TEMPO.CO, Jakarta - Badan Pusat Statistik atau BPS melaporkan nilai ekspor pada Februari 2019 menurun 10,03 persen menjadi US$ 12,53 miliar. Kepala BPS Suhariyanto mengatakan nilai penurunan impor ini terjadi karena ada selisih hari antara Januari dengan Februari 2019.
Baca juga: Jokowi Dinilai Tak Perlu Angkat Menteri Ekspor dan Investasi
"Tetapi selain itu juga karena adanya penurunan harga untuk beberapa komoditas yang diekspor seperti minyak mentah, batu bara dan minyak kernel," kata Suhariyanto saat mengelar konferensi pers di kantornya Jakarta Pusat, Jumat 15 Februari 2019.
Pada Januari 2019, BPS mencatat nilai ekspor Indonesia mencapai US$ 13,87 miliar atau menurun 3,24 persen dibanding ekspor pada Desember 2018. Sedangkan, jika dibandingkan pada periode waktu yang sama (year on year), Januari 2018 ekspor juga tercatat menurun 4,70 persen.
Sedangkan, nilai impor pada Januari 2019 mencapai angka US$ 15,03 miliar atau turun 2,19 persen dibanding Desember 2018. Sedangkan, jika dibandingkan pada Januari 2018 atau year on year, angka tersebut juga tercatat turun sebesar 1,83 persen.
Suhariyanto menjelaskan, kondisi ekspor Februari tersebut menyebabkan nilai ekspor secara tahunan dibandingkan dengan Februari 2018 juga turun sebesar 11,33 persen.
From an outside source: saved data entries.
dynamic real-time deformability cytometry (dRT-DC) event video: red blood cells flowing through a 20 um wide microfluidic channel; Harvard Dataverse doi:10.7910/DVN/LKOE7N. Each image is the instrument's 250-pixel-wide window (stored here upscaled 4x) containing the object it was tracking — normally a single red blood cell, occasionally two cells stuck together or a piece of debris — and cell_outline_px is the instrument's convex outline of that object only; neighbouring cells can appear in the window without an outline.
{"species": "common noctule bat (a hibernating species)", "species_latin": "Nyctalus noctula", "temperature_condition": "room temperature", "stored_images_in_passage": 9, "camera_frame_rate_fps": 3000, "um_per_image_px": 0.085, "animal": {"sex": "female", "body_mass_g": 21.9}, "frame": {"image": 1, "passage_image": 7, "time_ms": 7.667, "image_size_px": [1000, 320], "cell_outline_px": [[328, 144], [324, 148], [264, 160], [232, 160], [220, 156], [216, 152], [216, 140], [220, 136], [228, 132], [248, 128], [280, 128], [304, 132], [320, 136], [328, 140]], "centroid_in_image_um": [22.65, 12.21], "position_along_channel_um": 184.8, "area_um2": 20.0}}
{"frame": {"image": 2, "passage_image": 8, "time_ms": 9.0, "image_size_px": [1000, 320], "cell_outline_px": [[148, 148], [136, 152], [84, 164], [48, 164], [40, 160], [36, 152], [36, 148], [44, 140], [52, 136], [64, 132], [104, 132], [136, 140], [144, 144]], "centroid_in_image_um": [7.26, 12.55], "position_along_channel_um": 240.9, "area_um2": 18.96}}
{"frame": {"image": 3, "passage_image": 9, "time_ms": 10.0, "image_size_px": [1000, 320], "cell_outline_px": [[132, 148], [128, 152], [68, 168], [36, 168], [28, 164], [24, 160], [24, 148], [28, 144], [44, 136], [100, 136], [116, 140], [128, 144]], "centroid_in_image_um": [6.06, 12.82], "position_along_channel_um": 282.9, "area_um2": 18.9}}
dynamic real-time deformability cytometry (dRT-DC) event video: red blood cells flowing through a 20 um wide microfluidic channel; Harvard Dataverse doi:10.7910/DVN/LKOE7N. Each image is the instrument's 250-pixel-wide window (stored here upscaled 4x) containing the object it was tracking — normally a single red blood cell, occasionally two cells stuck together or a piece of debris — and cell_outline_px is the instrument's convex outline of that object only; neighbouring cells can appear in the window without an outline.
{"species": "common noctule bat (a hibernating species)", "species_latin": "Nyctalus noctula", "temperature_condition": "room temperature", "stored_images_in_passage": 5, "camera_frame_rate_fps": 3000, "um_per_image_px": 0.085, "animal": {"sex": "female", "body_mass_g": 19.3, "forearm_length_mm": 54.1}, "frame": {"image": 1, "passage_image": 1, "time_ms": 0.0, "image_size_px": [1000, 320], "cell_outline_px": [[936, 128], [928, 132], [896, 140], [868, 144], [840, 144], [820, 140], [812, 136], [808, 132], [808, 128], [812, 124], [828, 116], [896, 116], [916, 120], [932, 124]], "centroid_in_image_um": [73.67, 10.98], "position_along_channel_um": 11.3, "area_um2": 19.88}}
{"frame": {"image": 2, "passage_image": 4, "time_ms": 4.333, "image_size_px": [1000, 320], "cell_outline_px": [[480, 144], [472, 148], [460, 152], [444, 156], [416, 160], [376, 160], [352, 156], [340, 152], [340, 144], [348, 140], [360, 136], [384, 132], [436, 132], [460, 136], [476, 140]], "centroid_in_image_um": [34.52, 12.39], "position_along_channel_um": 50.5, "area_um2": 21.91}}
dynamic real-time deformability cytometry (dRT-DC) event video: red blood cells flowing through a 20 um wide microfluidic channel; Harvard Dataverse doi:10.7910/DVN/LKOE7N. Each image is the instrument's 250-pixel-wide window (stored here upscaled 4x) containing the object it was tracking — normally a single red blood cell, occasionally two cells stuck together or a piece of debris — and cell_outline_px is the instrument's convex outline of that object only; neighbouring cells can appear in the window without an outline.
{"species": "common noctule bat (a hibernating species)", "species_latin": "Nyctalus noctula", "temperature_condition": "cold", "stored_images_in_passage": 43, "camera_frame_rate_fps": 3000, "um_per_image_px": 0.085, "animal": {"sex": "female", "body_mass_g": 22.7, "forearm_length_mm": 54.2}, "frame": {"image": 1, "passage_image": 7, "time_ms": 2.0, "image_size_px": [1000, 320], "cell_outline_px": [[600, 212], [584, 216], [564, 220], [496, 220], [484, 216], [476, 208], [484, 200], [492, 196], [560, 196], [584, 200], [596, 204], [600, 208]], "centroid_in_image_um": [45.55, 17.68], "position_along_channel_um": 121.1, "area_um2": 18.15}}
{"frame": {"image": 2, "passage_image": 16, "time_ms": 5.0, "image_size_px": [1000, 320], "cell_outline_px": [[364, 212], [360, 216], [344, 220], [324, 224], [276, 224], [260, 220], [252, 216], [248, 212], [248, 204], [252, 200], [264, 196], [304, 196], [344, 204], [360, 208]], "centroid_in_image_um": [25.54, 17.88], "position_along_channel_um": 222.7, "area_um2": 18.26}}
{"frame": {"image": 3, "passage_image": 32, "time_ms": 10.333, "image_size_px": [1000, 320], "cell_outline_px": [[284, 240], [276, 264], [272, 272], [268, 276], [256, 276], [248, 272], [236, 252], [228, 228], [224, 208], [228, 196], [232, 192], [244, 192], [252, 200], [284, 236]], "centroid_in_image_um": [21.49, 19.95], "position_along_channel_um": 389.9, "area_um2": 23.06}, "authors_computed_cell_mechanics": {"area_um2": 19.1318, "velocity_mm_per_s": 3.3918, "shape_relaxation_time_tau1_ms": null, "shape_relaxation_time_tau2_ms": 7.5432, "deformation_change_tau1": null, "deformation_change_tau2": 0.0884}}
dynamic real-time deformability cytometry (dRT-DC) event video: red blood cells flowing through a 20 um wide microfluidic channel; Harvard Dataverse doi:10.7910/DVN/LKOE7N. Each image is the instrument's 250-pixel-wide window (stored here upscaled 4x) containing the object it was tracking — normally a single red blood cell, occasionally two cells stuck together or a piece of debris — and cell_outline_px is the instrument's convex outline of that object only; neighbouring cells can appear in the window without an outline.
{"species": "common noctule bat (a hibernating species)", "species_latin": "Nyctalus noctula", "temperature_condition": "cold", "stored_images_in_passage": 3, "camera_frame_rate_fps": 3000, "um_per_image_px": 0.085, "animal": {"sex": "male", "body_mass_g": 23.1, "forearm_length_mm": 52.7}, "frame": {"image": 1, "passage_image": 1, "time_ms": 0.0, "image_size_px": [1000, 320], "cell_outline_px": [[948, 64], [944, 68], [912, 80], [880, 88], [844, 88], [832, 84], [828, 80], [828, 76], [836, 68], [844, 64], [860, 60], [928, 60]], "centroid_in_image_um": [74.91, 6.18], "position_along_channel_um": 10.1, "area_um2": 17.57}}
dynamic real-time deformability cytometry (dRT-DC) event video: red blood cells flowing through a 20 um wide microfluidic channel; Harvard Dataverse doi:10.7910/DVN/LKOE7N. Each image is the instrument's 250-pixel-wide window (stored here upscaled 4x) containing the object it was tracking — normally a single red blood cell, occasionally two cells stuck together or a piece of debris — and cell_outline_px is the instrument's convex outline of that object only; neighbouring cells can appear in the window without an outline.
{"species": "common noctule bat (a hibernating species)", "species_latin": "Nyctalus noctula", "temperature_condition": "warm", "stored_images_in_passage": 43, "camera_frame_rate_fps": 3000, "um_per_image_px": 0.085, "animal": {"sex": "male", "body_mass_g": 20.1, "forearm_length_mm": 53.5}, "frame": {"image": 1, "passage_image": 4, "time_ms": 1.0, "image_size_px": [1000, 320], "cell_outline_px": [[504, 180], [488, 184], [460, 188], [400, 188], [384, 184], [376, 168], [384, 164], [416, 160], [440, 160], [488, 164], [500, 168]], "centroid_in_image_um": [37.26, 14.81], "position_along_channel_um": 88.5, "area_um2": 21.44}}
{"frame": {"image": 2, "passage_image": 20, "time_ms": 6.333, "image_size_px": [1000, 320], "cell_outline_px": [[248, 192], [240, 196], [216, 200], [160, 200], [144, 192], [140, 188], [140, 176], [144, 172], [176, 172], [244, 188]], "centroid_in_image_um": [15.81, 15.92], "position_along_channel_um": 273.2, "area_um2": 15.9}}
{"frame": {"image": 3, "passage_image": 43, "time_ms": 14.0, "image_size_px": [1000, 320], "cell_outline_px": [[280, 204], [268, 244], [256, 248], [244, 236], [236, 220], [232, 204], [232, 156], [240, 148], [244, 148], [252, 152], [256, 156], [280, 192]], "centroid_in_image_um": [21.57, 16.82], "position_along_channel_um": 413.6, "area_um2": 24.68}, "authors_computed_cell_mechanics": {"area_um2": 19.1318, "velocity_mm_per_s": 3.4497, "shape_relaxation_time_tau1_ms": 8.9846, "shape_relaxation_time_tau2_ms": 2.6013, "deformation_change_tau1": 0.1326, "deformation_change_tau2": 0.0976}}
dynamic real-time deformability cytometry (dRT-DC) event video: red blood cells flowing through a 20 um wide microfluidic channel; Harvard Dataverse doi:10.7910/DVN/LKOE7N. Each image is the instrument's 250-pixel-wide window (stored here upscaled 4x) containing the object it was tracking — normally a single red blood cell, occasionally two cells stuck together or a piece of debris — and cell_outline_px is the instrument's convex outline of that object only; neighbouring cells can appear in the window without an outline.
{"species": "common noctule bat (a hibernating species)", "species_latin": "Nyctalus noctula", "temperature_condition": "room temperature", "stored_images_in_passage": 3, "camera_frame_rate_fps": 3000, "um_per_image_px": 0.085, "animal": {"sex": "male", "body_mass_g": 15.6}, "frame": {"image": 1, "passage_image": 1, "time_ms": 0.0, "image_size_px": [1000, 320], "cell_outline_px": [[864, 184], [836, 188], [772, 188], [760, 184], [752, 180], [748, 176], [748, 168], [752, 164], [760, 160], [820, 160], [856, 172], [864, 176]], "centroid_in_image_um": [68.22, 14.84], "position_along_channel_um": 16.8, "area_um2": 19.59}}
Sedangkan secara kumulatif, nilai ekspor Januari-Februari 2019 mencapai US$ 26,46 miliar.
Menurut Suhariyanto, jumlah ini juga tercatat turun sebesar 7,76 persen dibandingkan periode yang sama pada 2018. Demikian juga untuk ekspor non migas yang mencapai US$ 24,24 miliar atau turun 7,07 persen.
Karena itu, kata Suhariyanto, penurunan nilai ekspor Februari terjadi karena penurunan ekspor baik migas maupun non migas. "Yang migas karena minyak mentah turun, hasil minyak dan gas turun, sementara untuk non migas, itu mengalami penurunan dari bahan bakar mineral yang penurunannya cukup tajam lewat ekspor lemak dan hewat nabati dan biji kerak dan abu logam," kata dia.